── EXTRACTED TEXT

In our three-part series on web backend performance, we measured idle memory ranging from 3 MB (Rust) to 500 MB (Spring Boot). We noted that a garbage collector explained much of Java’s overhead, that Go’s concurrent GC kept pause times under a millisecond, and that Rust had zero GC at all. But we never stopped to explain why those differences exist — or where they came from.
Memory management is the deepest architectural decision a language makes. It shapes performance ceilings, determines entire categories of bugs that are possible or impossible, and often defines how a language feels to write. The choice happens once, at design time, and every program ever written in that language lives with the consequences forever.
Here’s the full spectrum — from the original manual approach to the compile-time ownership model that has the industry reconsidering everything.
Where It All Started: Static Allocation and the FORTRAN Model
Before there was dynamic memory, there was no memory management problem to solve — because there was no dynamic memory.
Early FORTRAN (pre-FORTRAN 90) had no concept of heap allocation at all. Every variable, every array, every data structure had to be declared at compile time with a fixed size. The compiler calculated exactly how much memory the program needed, laid it out in a static region, and that was that.
This approach has an elegant simplicity: the program’s memory footprint is completely known before it ever runs. There are no allocation failures, no fragmentation, no garbage collection pauses — because there is no allocation. Memory is reserved once, used for the program’s lifetime, and released when the process exits.
The consequences, however, were significant. You couldn’t write a function that called itself — recursion requires a stack to store each call’s local variables and return address, and with static allocation, there’s nowhere to put them. FORTRAN’s static model is one reason early FORTRAN programs couldn’t use recursion at all. It wasn’t until FORTRAN 90 introduced ALLOCATE and DEALLOCATE that dynamic memory entered the language, and with it, both the power and the hazards that dynamic allocation brings.

────
── EXTRACTED DATA

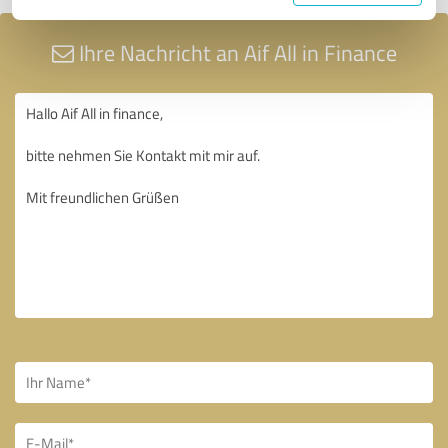
Ihre Nachricht an Aif All in Finance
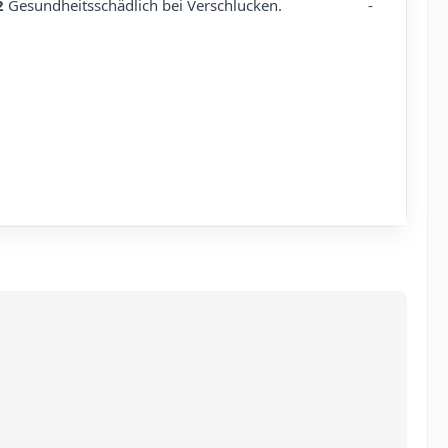
2
Gesundheitsschädlich bei Verschlucken.
-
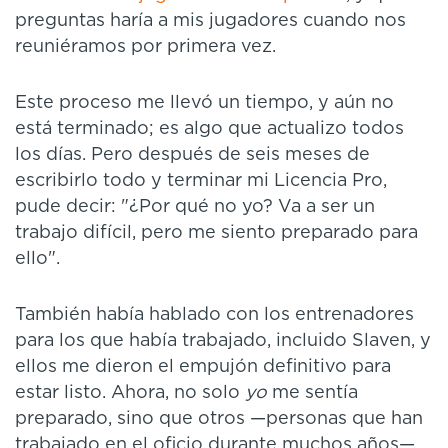
preguntas haría a mis jugadores cuando nos
reuniéramos por primera vez.
Este proceso me llevó un tiempo, y aún no
está terminado; es algo que actualizo todos
los días. Pero después de seis meses de
escribirlo todo y terminar mi Licencia Pro,
pude decir: "¿Por qué no yo? Va a ser un
trabajo difícil, pero me siento preparado para
ello".
También había hablado con los entrenadores
para los que había trabajado, incluido Slaven, y
ellos me dieron el empujón definitivo para
estar listo. Ahora, no solo
yo
me sentía
preparado, sino que otros —personas que han
trabajado en el oficio durante muchos años—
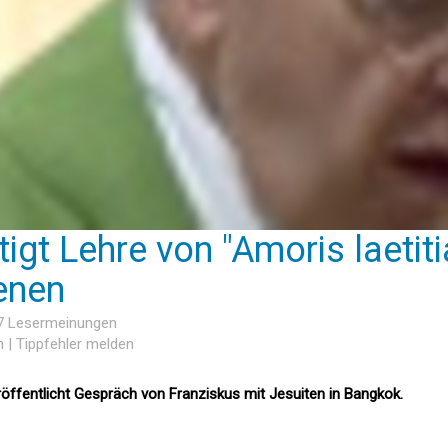
igt Lehre von "Amoris laetiti
enen
67 Lesermeinungen
n
|
Tippfehler melden
veröffentlicht Gespräch von Franziskus mit Jesuiten in Bangkok.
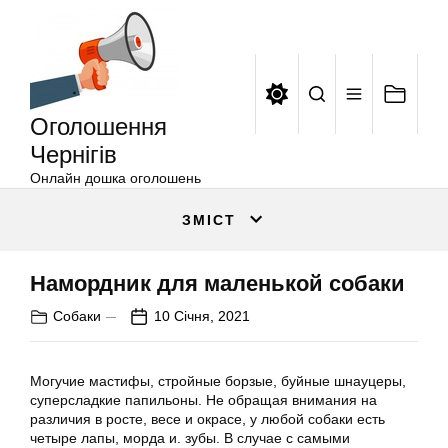
Оголошення
Перейти
Чернігів
до
вмісту
Оголошення
Чернігів
Онлайн дошка оголошень
ЗМІСТ
Намордник для маленькой собаки
Собаки
10 Січня, 2021
Могучие мастифы, стройные борзые, буйные шнауцеры,
суперсладкие папильоны. Не обращая внимания на
различия в росте, весе и окрасе, у любой собаки есть
четыре лапы, морда и. зубы. В случае с самыми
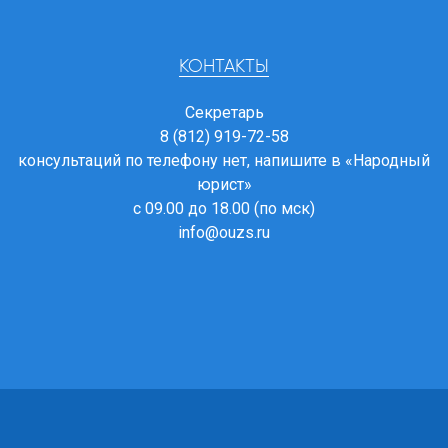
КОНТАКТЫ
Секретарь
8 (812) 919-72-58
консультаций по телефону нет, напишите в
«Народный
юрист»
с 09.00 до 18.00 (по мск)
info@ouzs.ru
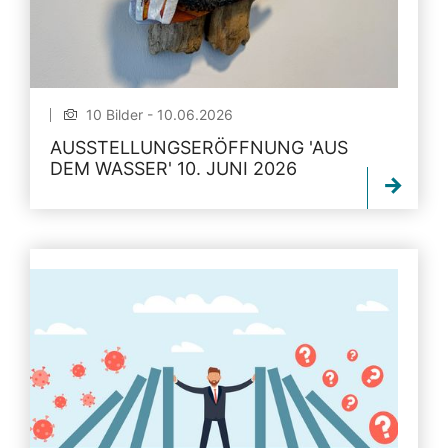
10 Bilder - 10.06.2026
AUSSTELLUNGSERÖFFNUNG 'AUS
DEM WASSER' 10. JUNI 2026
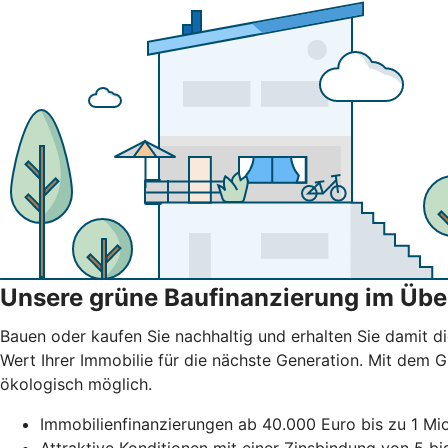
Unsere grüne Baufinanzierung im Übe
Bauen oder kaufen Sie nachhaltig und erhalten Sie damit di
Wert Ihrer Immobilie für die nächste Generation. Mit dem
ökologisch möglich.
Immobilienfinanzierungen ab 40.000 Euro bis zu 1 Mio
Attraktive Konditionen mit einer Zinsbindung von 5 b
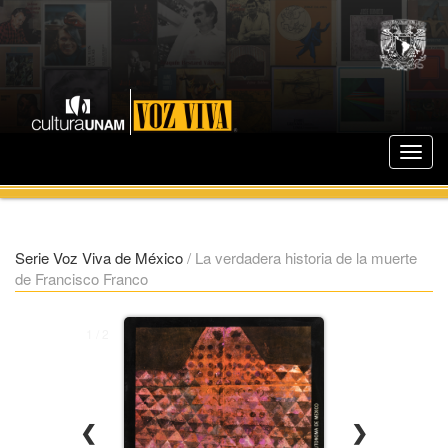
Serie Voz Viva de México
/
La verdadera historia de la muerte
de Francisco Franco
1 / 2
❮
❯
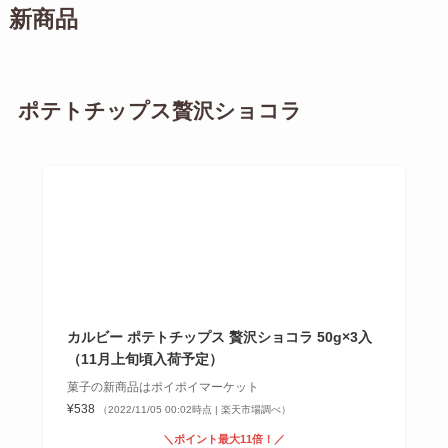
新商品
ポテトチップス贅沢ショコラ
カルビー ポテトチップス 贅沢ショコラ 50g×3入
（11月上旬頃入荷予定）
菓子の新商品はポイポイマーケット
¥538
（2022/11/05 00:02時点 | 楽天市場調べ）
＼ポイント最大11倍！／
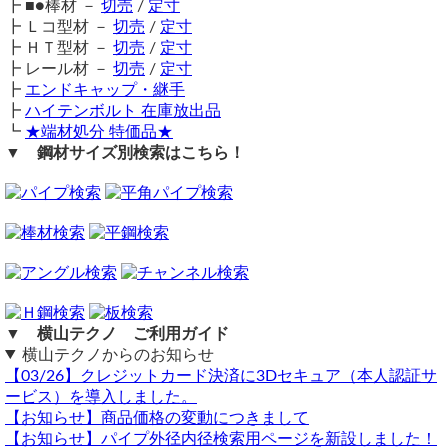
┣ ■●棒材 －
切売
/
定寸
取り扱いにご注意ください。
注文について
一枚30kg以上
かつ
長辺2m以下
の品
┣ Ｌコ型材 －
切売
/
定寸
鉄材は性質上、錆が生じます。販売品も多少の錆がある場合
パレット便（西濃運輸・福山通運・佐川パレット便）となり
（ 2023/04/11 ）
┣ ＨＴ型材 －
切売
/
定寸
がございますので、予めご了承ください。
鉄の網を購入したいのですが、大きめのサイズが選べません。
ます。（個人宛は支店止めとなる場合あり）
┣ レール材 －
切売
/
定寸
在庫不足の場合は取り寄せとなるため納期に数日～1週間を
どうしたら良いですか？
一枚30kg以上
かつ
長辺2m以上
の品
┣
エンドキャップ・継手
要します。
xs-63
メタル便（法人宛のみ・発送から到着まで7～10日要）とな
┣
ハイテンボルト 在庫放出品
お返事お待ちしてます。
送料（養生梱包費含む）は数量に応じて別途掛かります。
ります。（個人宛での受け取りは対応不可）
┗
★端材処分 特価品★
工業用鋼材となりますので、材料の移動・切断・加工・配送
エキスパンドメタルの厚み3.2mm以上につきまして、切断方法の修
▼ 鋼材サイズ別検索はこちら！
に伴う擦り傷や歪み等が発生します事をご了承ください。
正等により現在自動計算ができなくなっております。
大判の薄板は梱包補強用のコンパネ代が別途加算される場合
商品の返品・交換はお受けできません。
後日、別ページにて計算できるよう商品ページを新設しますので、
があります。
今しばらくお待ちくださいませ。
購入方法
長尺物・重量物の送料については個別見積りとなりますの
横山テクノ（ 2023/04/11 ）
商品購入は自動計算フォームに必要寸法・数量等を入力し、
で、まずはお問合せください。
試算結果を確認後、買い物カートに追加して注文フォームへ
Q＆A～長尺物・重量物の発送について～はこちらをクリッ
とお進みください。
ク
ご注文メール返信にて送料・振込先等をご連絡いたします。
備考
自動計算フォームでの試算ができない場合や複雑な加工を伴
シャーリング切断の場合、細幅切断時にねじれ・反りが生じ
う品の場合は、メールフォーム（見積依頼・注文依頼）より
ますのでご注意ください。
▼ 横山テクノ ご利用ガイド
お問い合わせください。
同サイズまとめ買いで多数同時注文割引適用！
詳しくはこち
横山テクノからのお知らせ
ら>>
【03/26】クレジットカード決済に3Dセキュア（本人認証サ
ービス）を導入しました。
関連商品
【お知らせ】商品価格の変動につきまして
⇒ 鉄エキスパンドメタル 定寸販売
【お知らせ】パイプ外径内径検索用ページを新設しました！
⇒ 亜鉛メッキエキスパンドメタル 切り売り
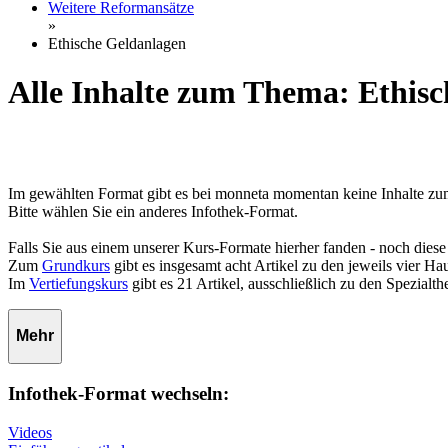
Weitere Reformansätze
»
Ethische Geldanlagen
Alle Inhalte zum Thema: Ethis
Im gewählten Format gibt es bei monneta momentan keine Inhalte z
Bitte wählen Sie ein anderes Infothek-Format.
Falls Sie aus einem unserer Kurs-Formate hierher fanden - noch diese
Zum
Grundkurs
gibt es insgesamt acht Artikel zu den jeweils vier 
Im
Vertiefungskurs
gibt es 21 Artikel, ausschließlich zu den Spezialt
Mehr
Infothek-Format wechseln:
Videos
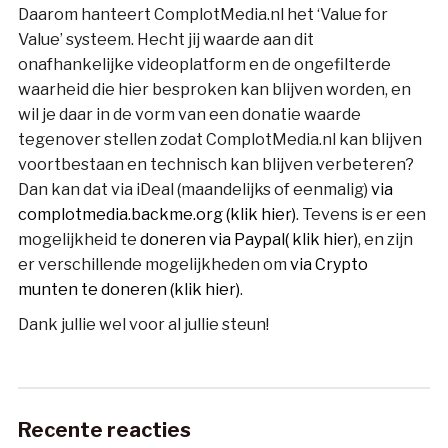
Daarom hanteert ComplotMedia.nl het ‘Value for
Value’ systeem. Hecht jij waarde aan dit
onafhankelijke videoplatform en de ongefilterde
waarheid die hier besproken kan blijven worden, en
wil je daar in de vorm van een donatie waarde
tegenover stellen zodat ComplotMedia.nl kan blijven
voortbestaan en technisch kan blijven verbeteren?
Dan kan dat via iDeal (maandelijks of eenmalig)
via
complotmedia.backme.org (klik hier)
. Tevens is er een
mogelijkheid te
doneren via Paypal( klik hier)
, en zijn
er verschillende mogelijkheden om
via Crypto
munten te doneren (klik hier)
.
Dank jullie wel voor al jullie steun!
Recente reacties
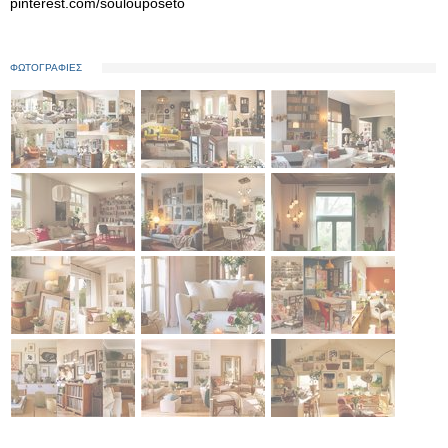
pinterest.com/soulouposeto
ΦΩΤΟΓΡΑΦΙΕΣ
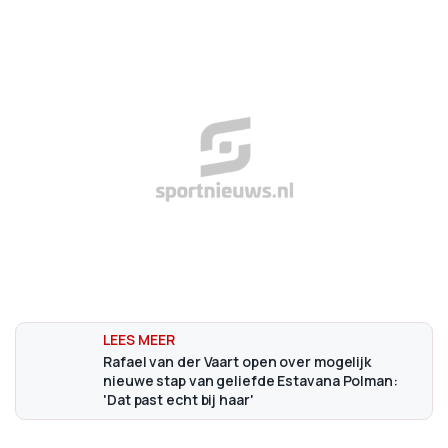
Rafael van der Vaart open over mogelijk
nieuwe stap van geliefde Estavana Polman:
'Dat past echt bij haar'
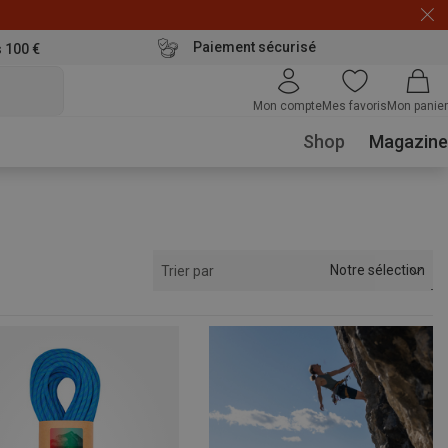
Paiement sécurisé
s 100 €
Mon compte
Mes favoris
Mon panier
Shop
Magazine
Notre sélection
Trier par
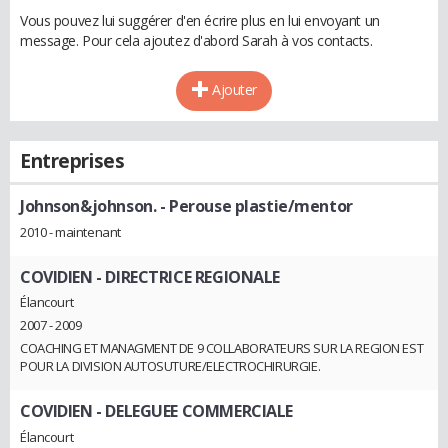
Vous pouvez lui suggérer d'en écrire plus en lui envoyant un
message. Pour cela ajoutez d'abord Sarah à vos contacts.
Ajouter
Entreprises
Johnson&johnson.
- Perouse plastie/mentor
2010 - maintenant
COVIDIEN
- DIRECTRICE REGIONALE
Élancourt
2007 - 2009
COACHING ET MANAGMENT DE 9 COLLABORATEURS SUR LA REGION EST
POUR LA DIVISION AUTOSUTURE/ELECTROCHIRURGIE.
COVIDIEN
- DELEGUEE COMMERCIALE
Élancourt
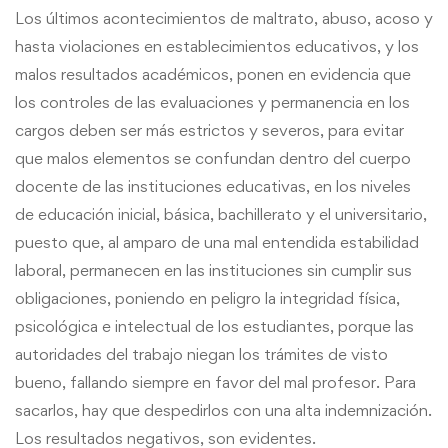
Los últimos acontecimientos de maltrato, abuso, acoso y
hasta violaciones en establecimientos educativos, y los
malos resultados académicos, ponen en evidencia que
los controles de las evaluaciones y permanencia en los
cargos deben ser más estrictos y severos, para evitar
que malos elementos se confundan dentro del cuerpo
docente de las instituciones educativas, en los niveles
de educación inicial, básica, bachillerato y el universitario,
puesto que, al amparo de una mal entendida estabilidad
laboral, permanecen en las instituciones sin cumplir sus
obligaciones, poniendo en peligro la integridad física,
psicológica e intelectual de los estudiantes, porque las
autoridades del
trabajo
niegan los trámites de visto
bueno, fallando siempre en favor del mal profesor. Para
sacarlos, hay que despedirlos con una alta indemnización.
Los resultados negativos, son evidentes.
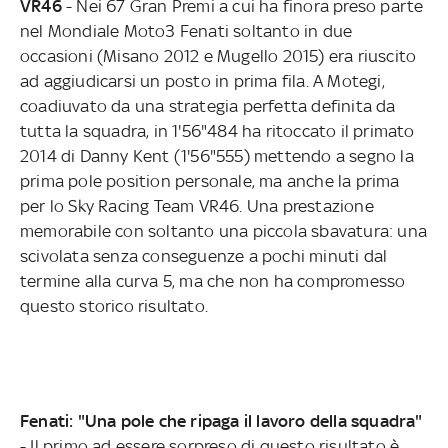
VR46
- Nei 67 Gran Premi a cui ha finora preso parte
nel Mondiale Moto3 Fenati soltanto in due
occasioni (Misano 2012 e Mugello 2015) era riuscito
ad aggiudicarsi un posto in prima fila. A Motegi,
coadiuvato da una strategia perfetta definita da
tutta la squadra, in 1'56"484 ha ritoccato il primato
2014 di Danny Kent (1'56"555) mettendo a segno la
prima pole position personale, ma anche la prima
per lo Sky Racing Team VR46. Una prestazione
memorabile con soltanto una piccola sbavatura: una
scivolata senza conseguenze a pochi minuti dal
termine alla curva 5, ma che non ha compromesso
questo storico risultato.
Fenati: "Una pole che ripaga il lavoro della squadra"
- Il primo ad essere sorpreso di questo risultato è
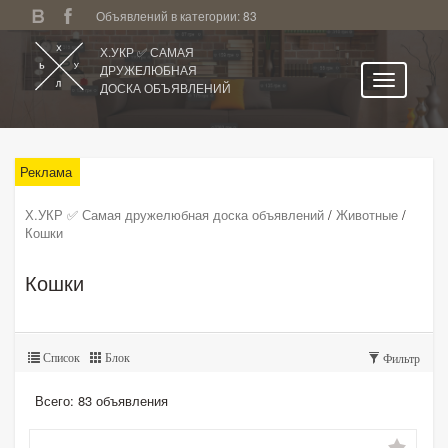
Объявлений в категории: 83
Х.УКР ✅ САМАЯ
ДРУЖЕЛЮБНАЯ
ДОСКА ОБЪЯВЛЕНИЙ
Главная
Все регионы
Реклама
Категории
Х.УКР ✅ Самая дружелюбная доска объявлений
/
Животные
/
Кошки
Избранное
Личный кабинет
Кошки
Поиск по сайту
Подать объявление
Список
Блок
Фильтр
Всего: 83 объявления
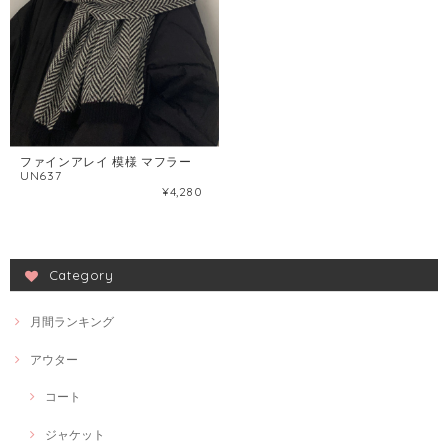
ファインアレイ 模様 マフラー
UN637
¥4,280
Category
月間ランキング
アウター
コート
ジャケット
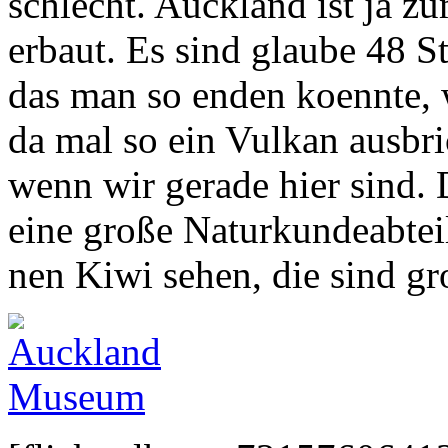
schlecht. Auckland ist ja z
erbaut. Es sind glaube 48 St
das man so enden koennte, 
da mal so ein Vulkan ausbri
wenn wir gerade hier sind. 
eine große Naturkundeabtei
nen Kiwi sehen, die sind gr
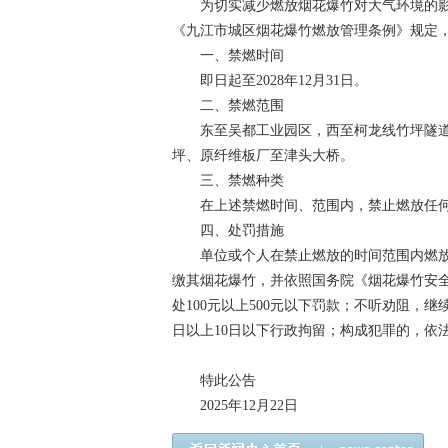
为切实减少燃放烟花爆竹对大气环境的影
《九江市城区烟花爆竹燃放管理条例》规定
一、禁燃时间
即日起至2028年12月31日。
二、禁燃范围
东至吴都工业园区，西至柯龙线竹坪隧道
坪、原纤维板厂至津头大桥。
三、禁燃种类
在上述禁燃时间、范围内，禁止燃放任何
四、处罚措施
单位或个人在禁止燃放的时间范围内燃放
缴其烟花爆竹，并依照国务院《烟花爆竹安
处100元以上500元以下罚款；不听劝阻，
日以上10日以下行政拘留；构成犯罪的，依
特此公告
2025年12月22日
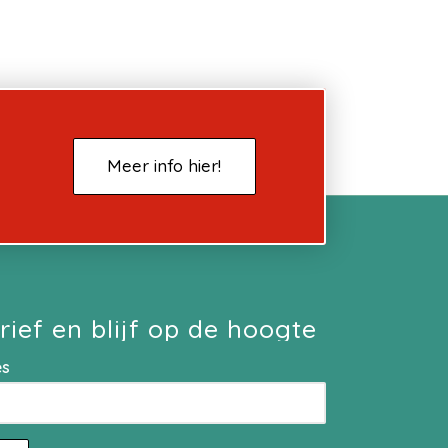
Meer info hier!
rief en blijf op de hoogte
es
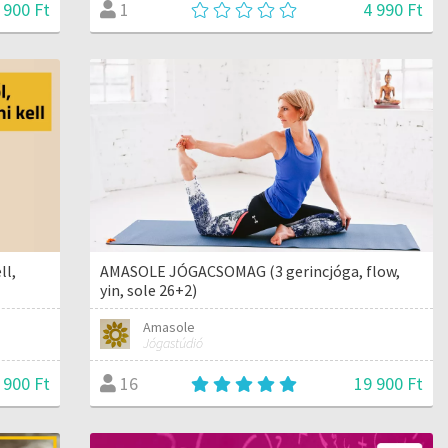
 900 Ft
4 990 Ft
1
ll,
AMASOLE JÓGACSOMAG (3 gerincjóga, flow,
yin, sole 26+2)
Amasole
Jógastúdió
 900 Ft
19 900 Ft
16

────

→ **PROBLEMS TO SOLVE**:
(1) According to the memory management article, which problems does the static allocation approach have none of? List each one.
(2) Print the passage of the memory management article between "Early FORTRAN (pre-FORTRAN" and "that was that.", inclusive.
(3) Answer these questions using the memory management article:
(a) Which language had the lowest idle memory in the series, and how much was it?
(b) Below what length did Go's concurrent GC keep pause times?
(c) Which FORTRAN version introduced ALLOCATE and DEALLOCATE?

→ **RESULTS OF THE EXERCISE**:
(1)
- Allocation failures
- Fragmentation
- Garbage collection pauses

(2)
Early FORTRAN (pre-FORTRAN 90) had no concept of heap allocation at all. Every variable, every array, every data structure had to be declared at compile time with a fixed size. The compiler calculated exactly how much memory the program needed, laid it out in a static region, and that was that.

(3)
(a) Rust, at 3 MB.
(b) Under a millisecond.
(c) FORTRAN 90.